This is your last opportunity to buy The Beaver or, more precisely, the magazine that has called itself The Beaver for the last 90 years. Starting April-May, the glossy bi-monthly will sport a new, more prosaic moniker: Canada's History. Whatever the title, the magazine will continue to be "vibrant, intelligent and relevant." At least that's the promise of editor Mark Reid.

Certainly there's lots of good stuff in this issue, including Chris Nikkel's article recapping the history of two silent movies lensed in the Canadian Arctic circa 1920, one of which still stands as a classic, the other now almost entirely forgotten.

The classic is Nanook of the North which Robert Flaherty shot on Hudson Bay in 1920-21, using money from Revillon Frères, for 200 years a rival fur company to the Hudson Bay Co. Critics hailed Nanook as a masterpiece upon its premiere in New York in mid-1922, and Flaherty went into the history books as the first full-length documentary filmmaker.

Fate, by contrast, has been much less kind to Romance of the Fur Country. Shot in 1919 by H.M. Wyckpoff to mark the HBC's 250th anniversary, the film had its world premiere a full two years ahead of Nanook, in May 1920 . Unfortunately, this was in Winnipeg, the HBC's then-Canadian headquarters. It subsequently travelled to London, only to disappear from view. Selected footage is housed in the British Film Institute but there are no known complete copies.

The Walrus

March 2010

Seems like old times at The Walrus in this issue. Not old times as it pertains to The Walrus, of course - the magazine is not even seven years old - but as it pertains to Saturday Night.

Until its demise in 2005 Saturday Night was, hiccups aside, the longest-running magazine in Canadian history, having been founded in Toronto in the late 1880s. The March Walrus is a reunion of sorts of three of Saturday Night's most stalwart alumni. There's John Macfarlane, who was that magazine's publisher from 1980 through 1987 and now The Walrus's editor-in-chief and co-publisher. There's Robert Fulford, whose editorship of Saturday Night spanned 1968-1987. And there's Gary Stephen Ross who was Saturday Night's last editor, and before that a senior editor and contributing editor.

- _Written problem A_: Say whether each statement agrees with the magazine review, answering yes or no and quoting the words from the review that decide it: (i) Nanook of the North premiered in New York in mid-1922; (ii) the British Film Institute holds a complete copy of Romance of the Fur Country; (iii) Robert Fulford was the last editor of Saturday Night.
- _Written problem B_: Go on with the magazine review, starting after its final sentence.
The lines that follow have no connection to the magazine review.

- _Record list_:

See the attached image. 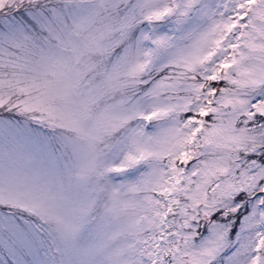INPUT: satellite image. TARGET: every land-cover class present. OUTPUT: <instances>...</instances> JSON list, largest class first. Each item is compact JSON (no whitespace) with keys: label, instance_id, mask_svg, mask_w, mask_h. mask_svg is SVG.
I'll use <instances>...</instances> for the list:
<instances>
[{"label":"snow or ice","instance_id":"snow-or-ice-1","mask_svg":"<svg viewBox=\"0 0 264 264\" xmlns=\"http://www.w3.org/2000/svg\"><path fill=\"white\" fill-rule=\"evenodd\" d=\"M0 264H264V0H0Z\"/></svg>","mask_w":264,"mask_h":264}]
</instances>
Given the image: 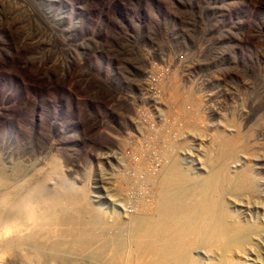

- _Exercise response A_:
(i) Yes: "Critics hailed Nanook as a masterpiece upon its premiere in New York in mid-1922"
(ii) No: "Selected footage is housed in the British Film Institute but there are no known complete copies."
(iii) No: "And there's Gary Stephen Ross who was Saturday Night's last editor, and before that a senior editor and contributing editor."

- _Exercise response B_:
Fulford and Ross contribute an article each. Fulford's is about the weight-loss program he joined in 2008 (cost: $1,875) and, after dropping 50 pounds in just seven months, is still enrolled. Ross's is about his adopted city of Vancouver which he really likes - and not just because cosmetic surgeons there pioneered the use of Botox. "[The]city is anything but the kayaking, navel-gazing, pot-smoking Lotus land of popular imagination," he writes. It's a "grand civic experiment" where "leading-edge thinking elsewhere is often the norm here." At the same time, he doesn't ignore its deficits - not enough culture, a weak professional sports scene, no major civic square, too much chat about restaurants.

Geist

Winter 2009/10

If the word "quirky" didn't already exist, it would have had to have been coined as the le mot juste for Geist, a quarterly mix of fact, fiction, photography, reviews and illustration that's been published out of Vancouver since 1990.

You just never know what you're going to get in Geist. The latest issue is no exception and, as ever, it's best just to flip forward and backward through its pages, "relaxed [but]paying attention," as David Crosby once sang. Eventually, you'll settle on something.

What first caught my eye here was a black and white photo of editor Saeko Usukawa taken in 1948 when she was just a tiny perfect two. Usukawa, who died last year at 63, is posed and poised on the knee of a man in a Santa costume, his huge white-gloved hand gripping her right shoulder. It's a wonderful, haunting picture and if I was philosopher Roland Barthes, I could probably tell you why, but I'm not. So why don't you check it our for yourself on page 10?

Another pleasure is author Edith Iglauer's remembrance of a semi-disastrous sightseeing trip of Vancouver that she attempted with the renowned pianist Craig Rutenberg in the fall of 1997. The trip coincided with Vancouver's hosting of the Asia Pacific Economic Co-operation conference. The city was turned into a labyrinth of barricaded roads and off-limits venues. Eventually, the two retreated to a Costco where Rutenberg bought shaving cream, toothpaste and a toothbrush and Iglauer sampled "the best pickled herring I have ever had."